Prefect GitHub Actions

Prefect provides its own GitHub Actions for authentication and deployment creation. These actions simplify deploying with CI/CD when using prefect.yaml, especially in cases where a repository contains flows used in multiple deployments across multiple Prefect Cloud workspaces.

Here’s an example of integrating these actions into the workflow above:

name: Deploy Prefect flow

on:
  push:
    branches:
      - main

jobs:
  deploy:
    name: Deploy
    runs-on: ubuntu-latest

    steps:
      - name: Checkout
        uses: actions/checkout@v4

      - name: Log in to Docker Hub
        uses: docker/login-action@v3
        with:
          username: ${{ secrets.DOCKER_USERNAME }}
          password: ${{ secrets.DOCKER_PASSWORD }}

      - name: Setup Python
        uses: actions/setup-python@v5
        with:
          python-version: "3.11"

      - name: Prefect Auth
        uses: PrefectHQ/actions-prefect-auth@v1
        with:
          prefect-api-key: ${{ secrets.PREFECT_API_KEY }}
          prefect-workspace: ${{ secrets.PREFECT_WORKSPACE }}

      - name: Run Prefect Deploy
        uses: PrefectHQ/actions-prefect-deploy@v3
        with:
          deployment-names: my-deployment
          requirements-file-paths: requirements.txt

Authenticate to other Docker image registries

The docker/login-action GitHub Action supports pushing images to a wide variety of image registries.

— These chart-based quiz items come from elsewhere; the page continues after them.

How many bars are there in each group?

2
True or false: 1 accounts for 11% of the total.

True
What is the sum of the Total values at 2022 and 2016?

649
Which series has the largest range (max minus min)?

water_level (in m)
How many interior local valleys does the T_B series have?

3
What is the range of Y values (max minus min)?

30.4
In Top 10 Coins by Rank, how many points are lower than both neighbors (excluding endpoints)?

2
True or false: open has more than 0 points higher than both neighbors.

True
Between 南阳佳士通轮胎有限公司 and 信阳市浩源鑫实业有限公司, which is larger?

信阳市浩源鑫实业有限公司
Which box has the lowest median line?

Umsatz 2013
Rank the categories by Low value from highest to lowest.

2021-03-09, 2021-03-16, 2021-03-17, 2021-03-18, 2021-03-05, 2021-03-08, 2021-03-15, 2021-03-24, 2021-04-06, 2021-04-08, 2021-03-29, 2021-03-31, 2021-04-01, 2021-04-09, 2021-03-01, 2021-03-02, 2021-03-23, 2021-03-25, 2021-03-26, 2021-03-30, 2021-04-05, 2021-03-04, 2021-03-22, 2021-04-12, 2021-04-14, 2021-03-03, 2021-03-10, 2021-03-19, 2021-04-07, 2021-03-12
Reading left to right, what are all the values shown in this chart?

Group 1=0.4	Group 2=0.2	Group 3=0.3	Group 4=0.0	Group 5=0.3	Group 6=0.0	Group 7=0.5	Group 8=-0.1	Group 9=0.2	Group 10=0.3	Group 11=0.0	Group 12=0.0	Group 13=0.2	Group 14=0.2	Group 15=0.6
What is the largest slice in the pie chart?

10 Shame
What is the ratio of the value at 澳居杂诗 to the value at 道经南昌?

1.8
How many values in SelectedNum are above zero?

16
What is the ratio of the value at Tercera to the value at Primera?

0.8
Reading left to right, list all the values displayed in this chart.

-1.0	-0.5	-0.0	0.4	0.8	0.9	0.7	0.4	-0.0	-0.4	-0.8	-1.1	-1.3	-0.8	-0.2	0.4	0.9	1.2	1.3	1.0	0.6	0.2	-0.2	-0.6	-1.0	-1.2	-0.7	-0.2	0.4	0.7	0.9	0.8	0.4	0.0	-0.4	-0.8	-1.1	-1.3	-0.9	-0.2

For example, if you are storing Docker images in AWS Elastic Container Registry, you can add your ECR registry URL to the registry key in the with: part of the action and use an AWS_ACCESS_KEY_ID and AWS_SECRET_ACCESS_KEY as your username and password.

- name: Login to ECR
  uses: docker/login-action@v3
  with:
    registry: <aws-account-number>.dkr.ecr.<region>.amazonaws.com
    username: ${{ secrets.AWS_ACCESS_KEY_ID }}
    password: ${{ secrets.AWS_SECRET_ACCESS_KEY }}

See also

Check out the Prefect Cloud Terraform provider if you’re using Terraform to manage your infrastructure.